How to describe this place? A place so desolate, so mountainous, so sandy, so isolated.
I felt like I had gone back into history. I could have sworn I saw Abraham, Isaac and all their herds of sheep, and camels too. I saw the tent in which Sara laughed with God promised she would have a son. That night I saw more stars than I’ve ever seen in my life – realizing even more the amazing promise God made to Abraham. A little while down the road, I passed Joseph leading his pregnant wife on a donkey, mountains of rocky sand in the background. And the amazing thing about it was that at the end of the day, they weren’t going to get out of their costume and call it a good day’s work. They were going to walk in their mud home or tent, just as they were, perhaps watch their daughter carry water on her head from the nearby spring, they would rest, and prepare to do it all again the next day, because that is their life.

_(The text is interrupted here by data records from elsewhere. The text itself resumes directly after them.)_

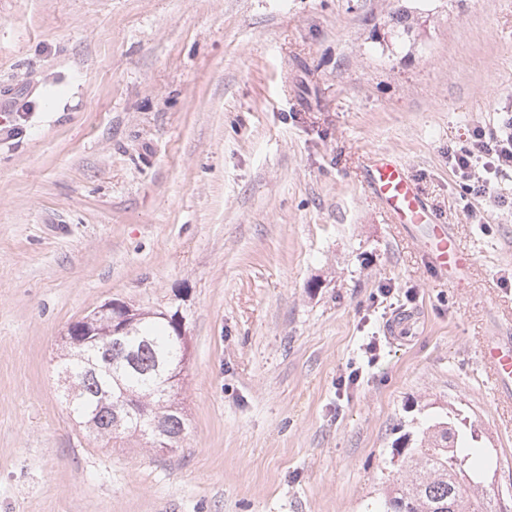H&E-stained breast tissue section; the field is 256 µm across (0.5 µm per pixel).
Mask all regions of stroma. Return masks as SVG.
Returning a JSON list of instances; mask_svg holds the SVG:
<instances>
[{"instance_id": "stroma-1", "label": "stroma", "mask_w": 512, "mask_h": 512, "mask_svg": "<svg viewBox=\"0 0 512 512\" xmlns=\"http://www.w3.org/2000/svg\"><path fill=\"white\" fill-rule=\"evenodd\" d=\"M392 3L0 0V104L22 109L0 136V512H366L401 425L450 403L512 498V409L478 355L512 333V209L476 199L474 223L448 166L512 110V0H423L424 36L384 52ZM374 152L454 226L468 283L390 221ZM110 300L185 318L178 448L66 407L60 337ZM405 311L415 334L388 336Z\"/></svg>"}]
</instances>
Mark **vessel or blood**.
Returning a JSON list of instances; mask_svg holds the SVG:
<instances>
[{"label":"vessel or blood","instance_id":"vessel-or-blood-1","mask_svg":"<svg viewBox=\"0 0 512 512\" xmlns=\"http://www.w3.org/2000/svg\"><path fill=\"white\" fill-rule=\"evenodd\" d=\"M365 177L393 223L423 230V253L436 270L448 279L466 280L471 266L469 253L461 248L448 225L440 223L424 203L406 168L387 156L375 154L368 159ZM481 360L494 372L498 398L512 401V338L489 337L482 347Z\"/></svg>","mask_w":512,"mask_h":512}]
</instances>
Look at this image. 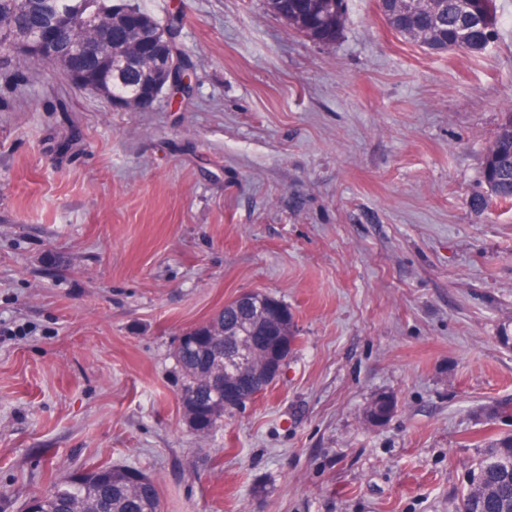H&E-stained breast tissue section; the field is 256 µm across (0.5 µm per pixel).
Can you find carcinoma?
Instances as JSON below:
<instances>
[{
  "mask_svg": "<svg viewBox=\"0 0 512 512\" xmlns=\"http://www.w3.org/2000/svg\"><path fill=\"white\" fill-rule=\"evenodd\" d=\"M17 0H0V37L8 41L7 30L33 29L51 19L53 6L63 5L70 14L82 18L96 16L106 20L112 0H31V9L16 10ZM268 10L281 18H289L290 27L310 40L334 44L343 28L345 11L327 0H267ZM379 10L388 26L403 38L430 53L456 50L481 54L496 37L497 0H417L414 8L400 7L399 0H381ZM91 38L79 20H70L60 34V48L72 42ZM0 56L7 58L8 68L16 75L27 68L32 55H18L0 45ZM106 88L126 95L141 86L142 78L131 77L125 83L100 76ZM481 183L485 191L471 198V207L481 213L491 202L512 203V112L502 122L485 155ZM221 320L234 324L222 340L224 355L237 353L242 345V331L256 325L255 311L229 305L215 314L209 323ZM208 339H198L174 350L175 368L179 376L178 393L185 408H198L199 428L212 432L224 423L228 409L216 398L200 372L206 356ZM85 475L69 476L39 494L40 512H159V498L150 477L138 485L128 483L126 469L100 467L84 469ZM462 505L466 512H512V434L492 439L486 449L470 463L468 483L463 490Z\"/></svg>",
  "mask_w": 512,
  "mask_h": 512,
  "instance_id": "carcinoma-1",
  "label": "carcinoma"
}]
</instances>
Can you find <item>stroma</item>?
Returning a JSON list of instances; mask_svg holds the SVG:
<instances>
[{
	"label": "stroma",
	"mask_w": 512,
	"mask_h": 512,
	"mask_svg": "<svg viewBox=\"0 0 512 512\" xmlns=\"http://www.w3.org/2000/svg\"><path fill=\"white\" fill-rule=\"evenodd\" d=\"M497 2L474 56L404 40L376 0L329 46L265 0H138L180 15L182 104L115 111L38 62L0 77V512L113 464L160 512H460L512 433L486 413L512 405V204L470 207L512 111ZM245 291L286 303L298 343L201 439L175 341Z\"/></svg>",
	"instance_id": "35a3bbf8"
}]
</instances>
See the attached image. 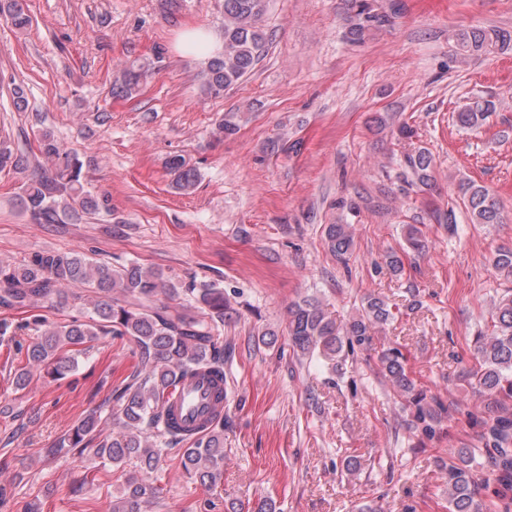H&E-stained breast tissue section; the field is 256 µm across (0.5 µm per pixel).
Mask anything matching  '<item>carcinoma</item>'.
I'll return each instance as SVG.
<instances>
[{
  "label": "carcinoma",
  "mask_w": 512,
  "mask_h": 512,
  "mask_svg": "<svg viewBox=\"0 0 512 512\" xmlns=\"http://www.w3.org/2000/svg\"><path fill=\"white\" fill-rule=\"evenodd\" d=\"M352 12L350 35L360 41L366 31L389 22V15L373 10L366 0H348ZM267 0H224V48L213 58L203 77V93L219 98L249 74L266 51L260 22ZM0 16L16 30L31 25V17L21 0H0ZM466 51L479 54L489 47L507 50L512 33L500 29H471L458 33ZM148 70L129 65L112 83V96L129 97L135 93ZM493 102L475 101L463 105L456 115L458 125L466 129L484 126L492 116ZM37 152L14 151L0 143V170H32L21 186V207L35 224H68L81 214L95 212L100 200L83 184V164L62 148L52 131L38 135ZM166 168L173 175V186L181 192L191 190L198 173L184 158L172 156ZM433 156L419 147L404 156L399 179L410 186L426 187L431 179ZM462 201L472 224L500 223V203L489 188L472 180L460 184ZM325 246L336 261L348 265L354 240L348 224H327ZM406 247L416 253L426 248L420 227L409 224ZM493 265L505 278L512 279V247L495 251ZM73 284L89 288L93 313L86 321L51 322L36 313L40 304L61 298ZM120 293L134 298L121 303L111 295ZM171 299L184 295L201 305L202 316H192L158 302L159 295ZM0 308L24 314L19 320H0V336L33 330L36 339L28 345V364L60 377L71 370V351H82L101 336L125 338L138 354L136 369L121 385L112 389L116 407L112 436L97 443L94 456L119 466L127 461L138 463L142 478L129 482L124 493L112 500L110 512H146V508L163 499L158 484L164 452L179 445L181 465L191 479L215 488L224 469V414L217 410L208 419L210 427L197 436L195 430L180 427L165 404L180 383L188 377L209 376L224 381V337L218 324L228 317L231 305L223 289L214 283L179 285L163 271L130 262L118 267L100 264L86 255L71 252L41 251L20 266L0 265ZM390 310L384 299L370 295L361 311L345 330L324 311L315 297H306L288 313L287 335L293 351L306 356L321 349L333 360L345 346L371 342L370 330L385 324ZM478 367L471 373L476 387L497 393L512 391V289L500 295L492 314V330L477 338ZM380 373L415 407L414 421L427 424L445 412L437 400L426 401L407 373L400 349L389 347L377 354ZM101 423V413L93 411L81 419L58 443V449L79 455L87 450ZM497 470L503 483H512V419L502 417L491 429ZM471 450L461 448L456 462L448 467L449 512H479L475 501L476 487L470 469Z\"/></svg>",
  "instance_id": "cac0c4a2"
}]
</instances>
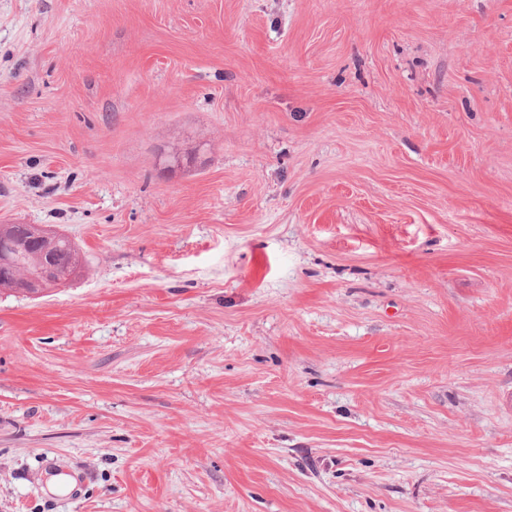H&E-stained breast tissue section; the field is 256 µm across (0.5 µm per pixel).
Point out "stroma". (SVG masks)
<instances>
[{"instance_id": "obj_1", "label": "stroma", "mask_w": 512, "mask_h": 512, "mask_svg": "<svg viewBox=\"0 0 512 512\" xmlns=\"http://www.w3.org/2000/svg\"><path fill=\"white\" fill-rule=\"evenodd\" d=\"M14 222L0 512H512V0H0ZM53 241L49 245L34 242L32 245L20 247L14 254V267L12 275L30 276L28 278L15 279L14 288L27 295L39 296L42 288H55L61 279L60 271L71 277V281L81 275L84 266L80 251L72 240L62 234L53 235ZM51 257L59 269L49 262L42 267L43 260ZM42 268V269H41ZM38 276L36 274L39 270ZM12 275L5 276L12 279Z\"/></svg>"}]
</instances>
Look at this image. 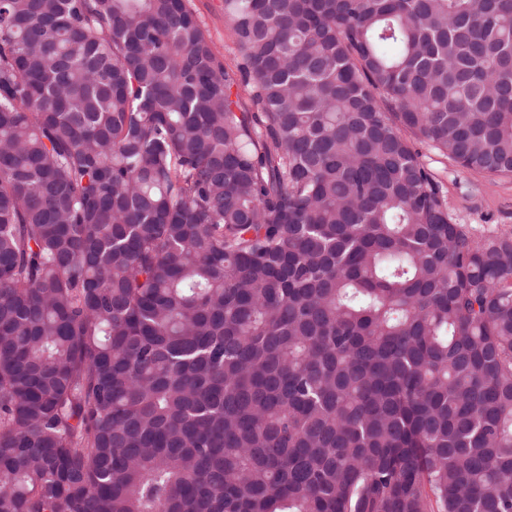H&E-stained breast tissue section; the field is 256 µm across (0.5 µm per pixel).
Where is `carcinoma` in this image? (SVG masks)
<instances>
[{"label": "carcinoma", "mask_w": 512, "mask_h": 512, "mask_svg": "<svg viewBox=\"0 0 512 512\" xmlns=\"http://www.w3.org/2000/svg\"><path fill=\"white\" fill-rule=\"evenodd\" d=\"M224 12L0 0V512H512V0ZM187 3L224 65L235 70L239 51L232 37L230 17L224 14V0H188ZM421 160L443 183L448 213L475 238L512 235V176L468 171L429 144L413 139Z\"/></svg>", "instance_id": "obj_1"}]
</instances>
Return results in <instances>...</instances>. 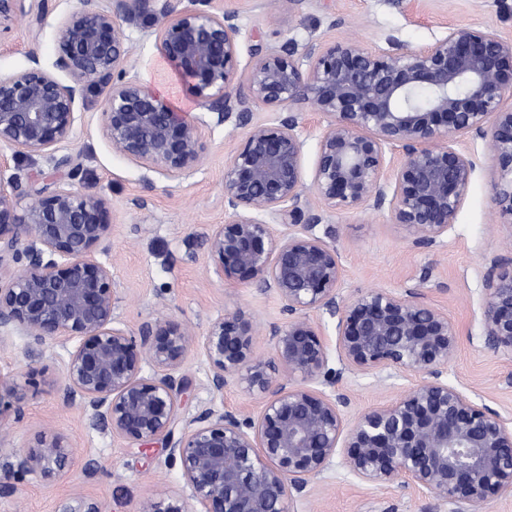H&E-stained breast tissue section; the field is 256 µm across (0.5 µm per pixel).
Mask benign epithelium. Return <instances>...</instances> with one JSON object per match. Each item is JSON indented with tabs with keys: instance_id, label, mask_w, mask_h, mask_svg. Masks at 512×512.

When we started driving out of 'Hat' city, I don’t know what came over me, but an amazing feeling of, “this is a place like no other.” I felt like that flying into the capitol city. But I felt like that even more driving to the villages we visited. The farther away we got, the more I felt like this place is like something I’ve only seen in movies or read about – but the pictures and words hardly captured the real thing. I could picture Arabian horses galloping across the rocky dunes. More than movies or books, I could really grasp a feel for what it must have been like in the time of Abraham, Isaac and Jacob. I wanted to bad to walk up to a tent and just say, “So, Abraham, so where is this in the chronology- have you had Isaac yet? Did the three visitors come yet?” It was like I had traveled back in history- but not in a Disney World time machine where you knew it was almost real, but not really. This was for real, real. And to be in such a place like you’ve never been in before…it just takes a while for it to settle in, if that’s ever a possibility.
As Tom shared about Chan town, and as we passed Ku villages, I felt my heart almost leaving me and going to those places and people. I came very close to asking Tom about the possibility of going to Chan somehow on this trip – even delaying my trip to M town, or canceling the Shen part of the trip. I don’t know why, or how, but I just feel like that’s a potential place where He may want me. Tom shared about the other single guys who had lived there and some of their experiences. He shared about the difficulties, and the challenges.
He shared how because of the climate and location – sometimes a plane that was supposed to come pick you up might not be able to land. He was on the airstrip once waiting for the plane, heard it come and circle for about 45 minutes, and then fly away. There were too many clouds to land. He would have to wait til next week to leave. However, Tom said there is a cell phone tower out there now, they have electricity and water. Chan is the place that wants a native English speaker to come and teach them, a place where there would be potential for relationships. It’s a place I’m trying to figure out if I should try and visit even during this time here.
The team in Hat city mentioned that there would need to be a couple out there for a single woman to go – and I think that is why I’m not pressing it right now. Everything else is set up and in place, but since there isn’t a couple there, and since I have the next phase of my trip planned out already – it’s almost like getting my hopes up for something that 1) isn’t quite ready for a single girl, and 2) is still a year away! I think I’ll wait (I have to!!), and really pray about that opportunity and for Him to bring others to Chan.
Then there are the Ku people – a nomadic group of people, also really intrigue me. We passed several Ku villages – they live in goat/sheep skin tents that are set up in a place, where they settle for period of time (I’m not sure how long), then they pack up and move on to the next place. I asked Tom about any work among them, he said there wasn’t any. He said because they move around, no one has really been able to stay with them, connect with them. I asked if anyone had ever tried living with them. He said some foreigners had talked about, but no one had ever done it. He said the government tried to set up schools or like stations for them, but that was hard to maintain because the Ku people don’t make their decisions based on a schedule necessary. The leaders of the village might decide one night to move and the next day, they’ll go. So, a program or schedule of stations/schools just doesn’t fit their lifestyle. Tom said because of that, they are mostly illiterate.